The Driver's Station is a component that provides the termination point of the USB data stream from the gamepad and is the point at which control messages are inserted to the UDP data stream. The driver's station allows the platform to be self contained by providing all of the services that the full fledged FMS does when not connected.

The Driver's Station is implemented as a command that is part of the Gizmo tool. Because the Driver's Station is highly specific to the underlying Linux APIs that interact with the network stack, it is only compiled for the Linux architecture. This is why if you download the gizmo tool on macOS or Windows, you won't have an option to run the ds commands.

Internal to the driver's station system image, there are several processes that are running. We'll look at each one in detail.

hostapd

This process manages the wireless radio. Its considered a Swiss Army Knife of radio management, and is what powers most commercial access points under the hood. On the driver's station, it takes care of managing the point-to-point network that gets created when not using a field management system. Its managed and supervised by other parts of the system image and is stopped when the FMS is connected, which has the side effect of shutting down the local radio in the driver's station. This is important to reduce interference by having as few transmitting radios powered on as possible.

gizmo-ds

This is the main driver's station process. It is the result of the gizmo ds run command. It takes care of polling the gamepad, connecting to the Field Management System (FMS) and providing localized field services when the FMS is not available, such as during a practice scenario or during development of your machine.

The gizmo ds linkmon process runs to supervise the network. On the driver's station, the wireless and wired interfaces are part of a bridge device. You can learn more about bridge devices in the Kernel Wiki. The practical upshot of this is that from the perspective of software on the driver's station the connection medium (Ethernet or WiFi) doesn't actually matter, only the address matters and there is exactly one of those since its held by the bridge.

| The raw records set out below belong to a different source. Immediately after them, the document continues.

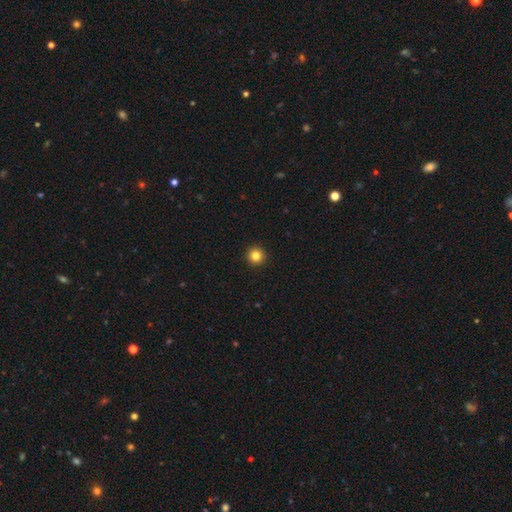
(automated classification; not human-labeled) Smooth or featured?
  - smooth: 83% *
  - star or artifact: 12%
  - featured or disk: 5%
How rounded?
  - round: 96% *
  - in between: 3%
  - cigar-shaped: 1%
Merging?
  - none: 94% *
  - minor disturbance: 4%
  - major disturbance: 1%
  - merger: 1%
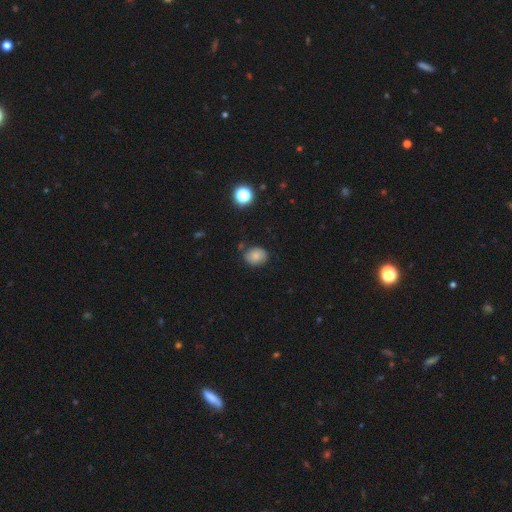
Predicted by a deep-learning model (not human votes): Overall: smooth (78%). How rounded: round (51%; in between 48%). Merging: none (77%).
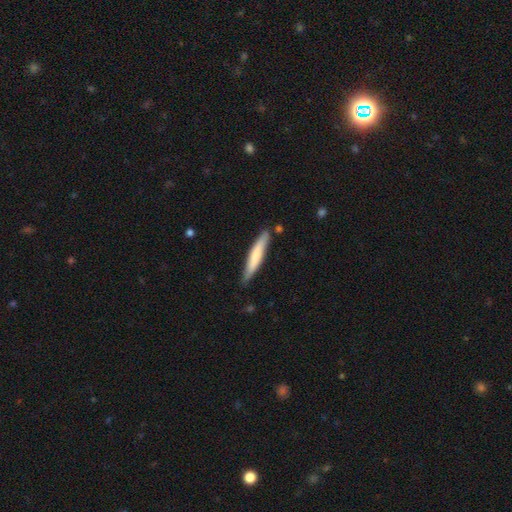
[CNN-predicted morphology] A smooth galaxy with no disk features (68%) that is cigar-shaped (91%).

Vote fractions:
- Smooth or featured? smooth: 68% / featured or disk: 27% / star or artifact: 5%
- How rounded? cigar-shaped: 91% / in between: 8% / round: 1%
- Merging? none: 80% / minor disturbance: 15% / merger: 3% / major disturbance: 2%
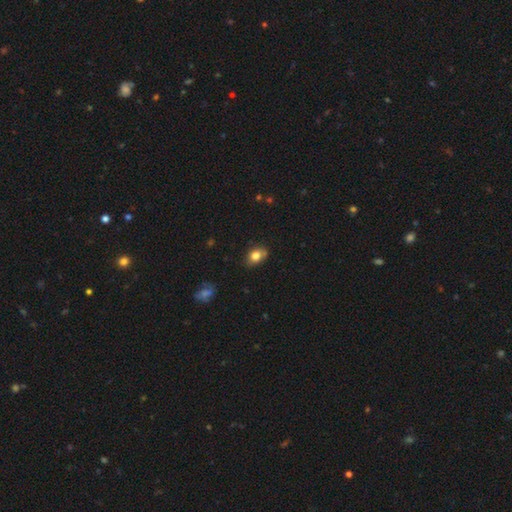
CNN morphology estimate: smooth 80%, featured or disk 10%, star or artifact 10%. Down the decision tree: how rounded — in between (70%); merging — none (74%).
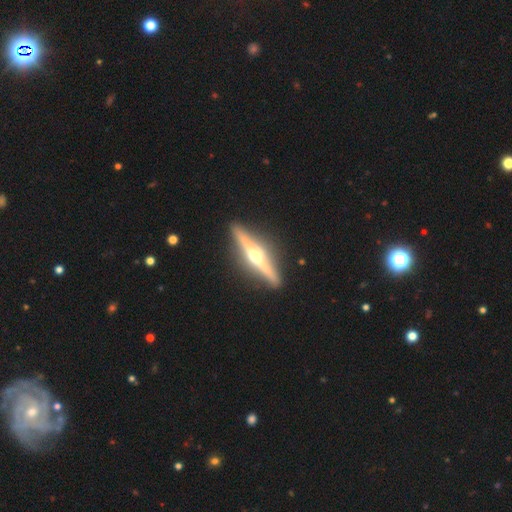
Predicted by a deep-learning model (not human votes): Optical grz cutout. It shows a featured or disk galaxy (85%) viewed edge-on (98%) with a rounded central bulge (96%). Merging: none (91%).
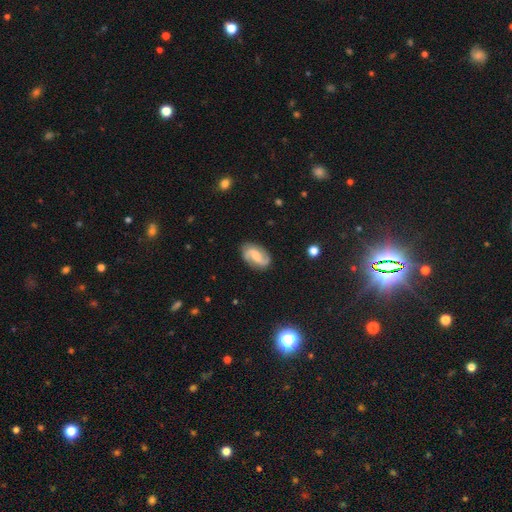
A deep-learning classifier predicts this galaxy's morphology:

The linkmon process also watches what's going on with the Ethernet interface and if it sees the link status change, it restarts gizmo-ds so that any control streams are forcibly re-established.

gizmo-config

The gizmo ds config-server process provides a serial configuration server that is part of the pairing process with the Gizmo. This enables the driver's station to provide its gsscfg.json to any connected Gizmo that's in binding mode. The config-server checks every 5 seconds to see if a USB device was connected that identifies itself as being a Raspberry Pi Pico and is pretending to be a serial port. If its a serial port, the config-server opens the port and waits to see if it receives the string GIZMO_REQUEST_CONFIG. Once this string is received, the configuration data is sent back across the serial link and the port is closed.

note

Actually before the port is closed, it has to be "drained". This is a limitation of the way that serial ports and specifically UARTs work, which means that we need to write data into the port and then wait until the port says its written the same number of bytes that were dumped into it, meaning that all data has been sent.

gizmo-logmon

The gizmo-logmon process is responsible for copying the log file to the HDMI port, so that you can plug in a monitor to see the log scroll in real-time. This is an advanced debugging feature, but may be useful for some users.

console

The console service is an advanced debugging feature that allows access to the running system on the driver's station. To access it, connect a monitor and keyboard and press ctrl + alt + f2. Keep in mind that the Gizmo DS boots from read-only storage, so changes you make while in the console won't be saved.

dnsmasq

While the Gizmo and the Driver's Station have statically defined addresses, not all devicse do. The dnsmasq service provides DHCP to devices connected to the Driver's Station's Ethernet port. This is useful to plug in a laptop and review the metrics data from the Driver's Station when not using the FMS.

Boot Time Configuration

All of the services we've talked about so far run as long-lived processes once the embedded operating system on the Driver's Station finishes initialization. During late-boot, however, there is a gizmo ds configure process that runs as a one-shot process which performs initialization and exits.

The configure process is responsible for several things. Primarily, it sets up all the services that are mentioned above, and it configures the network devices. These steps happen once per boot, and are what allows the driver's station system image to be completely identical for all machines with the only distinction being the gsscfg.json file. This file is read from the boot partition to setup all the other services.

The gsscfg.json file can be statically provisioned to the /boot directory, however this is not recommended. Just before gizmo ds configure runs, the autoconfiguration phase will occur. If the volume label is of the form GIZMOXXXX where XXXX is a number, the config file will be automatically generated using XXXX as the team number. This allows the images and contents of the micro SD cards to be completely identical, with the only distinction being the volume label, which makes mass-imaging cards more feasible.